### WHAT YOU ARE ASKED TO DO
From the Todd Webb book review, return the span between "After seeing the" and "great American photographers.", inclusive, copied word for word.

======== TEXT

It’s also an image created via time and patience. Partly out of necessity, Webb had developed an economical shooting style. As Sean Corcoran explains in his introduction, Webb spent most of his time scouting locations, watching the light, and anticipating the moment. That process paid off in exceptionally strong final images. Webb used large format cameras, notably the Graflex Speed Graphic (popular at the time among press photographers, including Weegee), as well as a 5×7 Deardorff field camera, mounted on a tripod. The image fidelity and perspective control of large format photography give a kind of enhanced veracity to Webb’s urban landscapes and scenes of daily life.

Not all of the book’s 150 black-and-white photographs are as brilliant as these, but they are all interesting. The book was edited and sequenced by Betsy Evans Hunt, executive director of the Todd Webb Archive, and she displays a deep understanding of the photographer’s work. There’s a rhyme and reason behind the sequencing and the variations in the layout. Most of the images are given individual emphasis while working together to create a coherent whole.

To that point, early on, a double-page spread presents a sequence of eight photos, reproduced at equal size, showcasing signs hung in doorways welcoming home returning American GI’s at the end of World War II. Later, towards the middle of the book, a photo of a handwritten note taped to a store window perfectly captures the impersonal, terse, and businesslike side of the city while giving Hemingway’s shortest story a run for its money: “TAILOR IS DEAD. BUT BUSINESS WILL BE CARRIED ON AS USUAL BY SON.” Putting space between these images enables them to be appreciated separately; had she placed them together, it would have dulled their impact and felt too repetitive.

Amsterdam Avenue near 125th Street, Harlem, 1946 (Todd Webb Archive)

Among Webb’s urban landscapes, one photograph that stands out portrays the chaos of midtown traffic on a rainy, overcast day. It evokes a sensation that will likely be familiar to anyone who’s ever experienced a downpour in Manhattan, and it perfectly captures the ways that New Yorkers behave in such situations.

Webb’s captions are generally limited to the place and year (His rainy day shot is captioned “Sixth Avenue and 48th Street, 1946,” for example), and that’s really all the information that’s necessary.

Times Square, New York, 1946 (Todd Webb Archive)

After seeing the city, Webb traveled extensively. In 1949, he moved to Paris for a few years, and in 1955, under the auspices of a Guggenheim fellowship, he trekked cross country–on foot, no less–taking photos. Todd Webb In Africa, a book of color photos made on assignment for the United Nations in the 1950s, was published by Thames and Hudson earlier this year.

Originally published to coincide with a retrospective exhibit at the Museum of the City of New York (the same museum where Webb had his first solo show), I See A City is a book for those interested in New York City’s history as well as street photography. It should hold a special appeal for those who harbor a sense of nostalgia for that particular time. And it’s for those who have yet to add Todd Webb to the pantheon of great American photographers.

I See A City: Todd Webb’s New York by Todd Webb. Essays by Sean Corcoran and Daniel Okrent. Thames and Hudson, 2021. 176 pages. Hardcover.

================
======== SOURCE INFORMATION

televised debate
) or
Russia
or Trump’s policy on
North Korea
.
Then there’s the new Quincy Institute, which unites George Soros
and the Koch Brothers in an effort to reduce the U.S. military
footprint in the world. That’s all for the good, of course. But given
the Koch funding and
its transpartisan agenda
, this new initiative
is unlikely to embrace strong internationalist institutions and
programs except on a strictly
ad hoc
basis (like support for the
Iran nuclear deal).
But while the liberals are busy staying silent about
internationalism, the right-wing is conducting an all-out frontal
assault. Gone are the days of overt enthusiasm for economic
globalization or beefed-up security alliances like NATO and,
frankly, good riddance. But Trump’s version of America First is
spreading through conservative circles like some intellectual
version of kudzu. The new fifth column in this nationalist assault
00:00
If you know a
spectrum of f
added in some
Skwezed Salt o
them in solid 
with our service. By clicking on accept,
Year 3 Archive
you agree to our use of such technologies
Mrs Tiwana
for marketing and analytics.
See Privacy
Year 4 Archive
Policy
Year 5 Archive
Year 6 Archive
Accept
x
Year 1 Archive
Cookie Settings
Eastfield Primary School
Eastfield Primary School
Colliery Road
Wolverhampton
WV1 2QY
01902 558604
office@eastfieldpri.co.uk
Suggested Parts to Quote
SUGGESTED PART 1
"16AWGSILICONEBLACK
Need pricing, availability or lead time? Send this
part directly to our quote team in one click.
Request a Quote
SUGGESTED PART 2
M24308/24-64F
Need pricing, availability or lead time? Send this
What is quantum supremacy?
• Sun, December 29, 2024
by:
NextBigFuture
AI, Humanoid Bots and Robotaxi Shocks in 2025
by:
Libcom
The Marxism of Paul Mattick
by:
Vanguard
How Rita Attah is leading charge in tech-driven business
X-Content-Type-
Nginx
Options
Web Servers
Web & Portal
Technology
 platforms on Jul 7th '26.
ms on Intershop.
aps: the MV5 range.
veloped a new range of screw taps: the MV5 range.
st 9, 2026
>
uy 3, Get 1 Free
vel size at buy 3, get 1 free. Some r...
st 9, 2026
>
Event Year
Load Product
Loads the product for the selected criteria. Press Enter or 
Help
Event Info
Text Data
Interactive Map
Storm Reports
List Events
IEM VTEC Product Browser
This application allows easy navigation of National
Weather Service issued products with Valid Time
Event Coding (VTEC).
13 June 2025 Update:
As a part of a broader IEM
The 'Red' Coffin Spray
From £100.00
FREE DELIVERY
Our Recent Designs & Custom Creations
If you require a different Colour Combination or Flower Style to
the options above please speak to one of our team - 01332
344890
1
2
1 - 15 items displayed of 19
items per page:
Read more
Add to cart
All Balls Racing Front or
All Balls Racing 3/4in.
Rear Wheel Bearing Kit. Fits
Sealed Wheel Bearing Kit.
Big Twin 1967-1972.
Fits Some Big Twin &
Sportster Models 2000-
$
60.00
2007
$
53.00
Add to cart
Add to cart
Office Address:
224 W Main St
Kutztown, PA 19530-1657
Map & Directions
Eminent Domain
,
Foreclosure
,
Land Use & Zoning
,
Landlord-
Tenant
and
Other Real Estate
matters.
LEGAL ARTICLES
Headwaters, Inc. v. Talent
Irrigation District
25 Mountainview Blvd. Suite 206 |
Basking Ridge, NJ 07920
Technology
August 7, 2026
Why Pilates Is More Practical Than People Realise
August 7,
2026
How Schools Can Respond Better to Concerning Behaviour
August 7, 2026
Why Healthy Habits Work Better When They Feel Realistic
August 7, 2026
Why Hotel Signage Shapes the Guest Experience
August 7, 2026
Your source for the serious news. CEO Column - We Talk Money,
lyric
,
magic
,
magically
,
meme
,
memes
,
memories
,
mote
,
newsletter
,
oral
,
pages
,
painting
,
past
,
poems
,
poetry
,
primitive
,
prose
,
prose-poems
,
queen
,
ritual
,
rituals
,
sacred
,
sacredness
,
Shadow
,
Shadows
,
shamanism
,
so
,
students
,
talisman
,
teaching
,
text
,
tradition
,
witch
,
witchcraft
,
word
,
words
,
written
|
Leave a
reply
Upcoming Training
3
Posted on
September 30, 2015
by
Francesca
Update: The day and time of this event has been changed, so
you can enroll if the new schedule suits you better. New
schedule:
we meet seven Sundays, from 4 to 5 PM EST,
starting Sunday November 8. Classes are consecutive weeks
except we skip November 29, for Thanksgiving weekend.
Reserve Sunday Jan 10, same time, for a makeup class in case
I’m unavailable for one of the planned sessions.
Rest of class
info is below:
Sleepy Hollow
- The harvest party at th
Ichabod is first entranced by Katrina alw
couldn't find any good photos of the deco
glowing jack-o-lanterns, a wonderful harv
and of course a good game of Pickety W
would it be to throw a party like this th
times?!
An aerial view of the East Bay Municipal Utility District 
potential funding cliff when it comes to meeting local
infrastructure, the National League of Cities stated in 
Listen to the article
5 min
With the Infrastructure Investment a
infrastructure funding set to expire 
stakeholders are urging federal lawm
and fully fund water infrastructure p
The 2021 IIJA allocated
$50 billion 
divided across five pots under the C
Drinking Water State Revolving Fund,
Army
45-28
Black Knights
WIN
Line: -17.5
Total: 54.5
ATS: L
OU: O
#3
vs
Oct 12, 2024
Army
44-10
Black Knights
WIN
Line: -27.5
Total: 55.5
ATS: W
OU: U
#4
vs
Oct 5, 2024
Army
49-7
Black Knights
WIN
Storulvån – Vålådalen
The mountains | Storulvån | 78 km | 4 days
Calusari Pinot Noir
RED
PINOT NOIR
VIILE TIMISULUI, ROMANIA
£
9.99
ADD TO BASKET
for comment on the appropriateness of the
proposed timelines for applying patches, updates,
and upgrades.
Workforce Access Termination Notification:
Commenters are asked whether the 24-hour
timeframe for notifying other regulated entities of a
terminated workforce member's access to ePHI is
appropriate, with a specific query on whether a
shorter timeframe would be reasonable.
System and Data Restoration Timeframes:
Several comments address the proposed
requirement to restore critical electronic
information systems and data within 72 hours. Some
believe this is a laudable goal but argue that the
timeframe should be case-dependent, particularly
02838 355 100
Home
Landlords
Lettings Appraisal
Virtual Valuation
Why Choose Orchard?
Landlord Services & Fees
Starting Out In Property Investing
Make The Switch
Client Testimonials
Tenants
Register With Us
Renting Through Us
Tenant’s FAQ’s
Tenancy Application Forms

================

### RESPONSE FOR THIS EXERCISE
After seeing the city, Webb traveled extensively. In 1949, he moved to Paris for a few years, and in 1955, under the auspices of a Guggenheim fellowship, he trekked cross country–on foot, no less–taking photos. Todd Webb In Africa, a book of color photos made on assignment for the United Nations in the 1950s, was published by Thames and Hudson earlier this year.

Originally published to coincide with a retrospective exhibit at the Museum of the City of New York (the same museum where Webb had his first solo show), I See A City is a book for those interested in New York City’s history as well as street photography. It should hold a special appeal for those who harbor a sense of nostalgia for that particular time. And it’s for those who have yet to add Todd Webb to the pantheon of great American photographers.